任务要求 ▸ 请列出下面文档摘录的代码在创建输入和层时，通过 name 参数指定的全部名称。

In [1]:
import tensorflow as tf 
from tensorflow import keras
import json
import os
import sys

In [2]:
from get_config import get_config

In [3]:
# 初始化超参字典
gConf = {}
gConf = get_config()

# 通过超参字典为vocab_in_size,vocab_tar_size,embedding_dim,units等赋值
vocab_inp_size = gConf["vocab_inp_size"]
vocab_tar_size = gConf["vocab_tar_size"]
embedding_dim = gConf["embedding_dim"]
vocab_inp_path = gConf["vocab_inp_path"]
vocab_tar_path = gConf["vocab_tar_path"]
units = gConf["layer_size"]
BATCH_SIZE = gConf["batch_size"]

max_length_inp = gConf["max_length"]
max_length_tar = gConf["max_length"]
model_path = gConf["model_data"]

E:\GitHub\ML\nlp\聊天机器人\tf2.6_prj/seq2seq.ini


In [11]:
encode_inputs = keras.Input(shape=(20),batch_size=BATCH_SIZE,dtype=tf.int32,name="encode_inps")

In [12]:
encode_inputs

<KerasTensor: shape=(64, 20) dtype=int32 (created by layer 'encode_inps')>

In [13]:
decode_inputs = keras.Input(shape=(1),batch_size=BATCH_SIZE,dtype=tf.int32,name="decode_inps")

In [14]:
decode_inputs

<KerasTensor: shape=(64, 1) dtype=int32 (created by layer 'decode_inps')>

In [17]:
encode_embed =keras.layers.Embedding(input_dim= vocab_inp_size,output_dim = embedding_dim, name="encode_embed")
encode_embed

<keras.layers.embeddings.Embedding at 0x28ee11196a0>

In [21]:
encode_inputs_embed = encode_embed(encode_inputs)
encode_inputs_embed

<KerasTensor: shape=(64, 20, 128) dtype=float32 (created by layer 'encode_embed')>

In [19]:
encode_gru=keras.layers.GRU(units,return_sequences=True, return_state=True,name="encode_gru",recurrent_initializer="glorot_uniform")
encode_gru

<keras.layers.recurrent_v2.GRU at 0x28ee09cf518>

In [23]:
encode_outs, encode_state = encode_gru(encode_inputs_embed)
print(encode_outs)
print(encode_state)

KerasTensor(type_spec=TensorSpec(shape=(64, 20, 256), dtype=tf.float32, name=None), name='encode_gru/PartitionedCall:1', description="created by layer 'encode_gru'")

所附记录 ▸
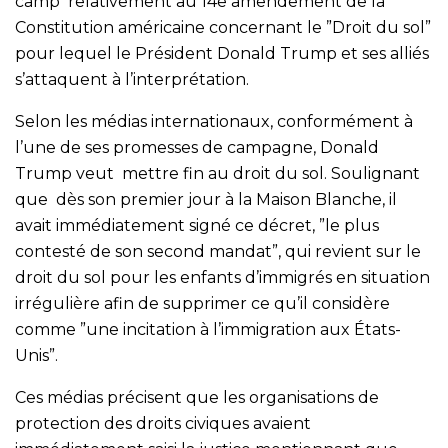
camp relativement au 14e amendement de la
Constitution américaine concernant le ”Droit du sol”
pour lequel le Président Donald Trump et ses alliés
s’attaquent à l’interprétation.
Selon les médias internationaux, conformément à
l’une de ses promesses de campagne, Donald
Trump veut mettre fin au droit du sol. Soulignant
que dès son premier jour à la Maison Blanche, il
avait immédiatement signé ce décret, ”le plus
contesté de son second mandat”, qui revient sur le
droit du sol pour les enfants d’immigrés en situation
irrégulière afin de supprimer ce qu’il considère
comme ”une incitation à l’immigration aux États-
Unis”.
Ces médias précisent que les organisations de
protection des droits civiques avaient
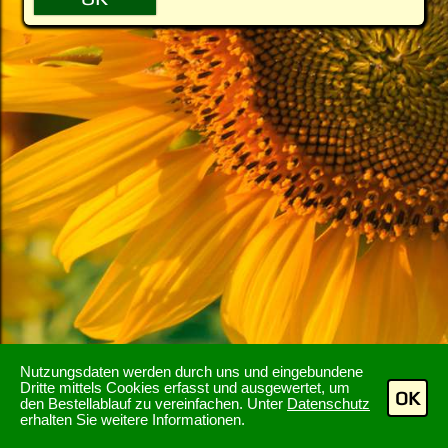
Nutzungsdaten werden durch uns und eingebundene
Dritte mittels Cookies erfasst und ausgewertet, um
OK
den Bestellablauf zu vereinfachen. Unter
Datenschutz
erhalten Sie weitere Informationen.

书面回答 ▸ encode_inps、decode_inps、encode_embed、encode_gru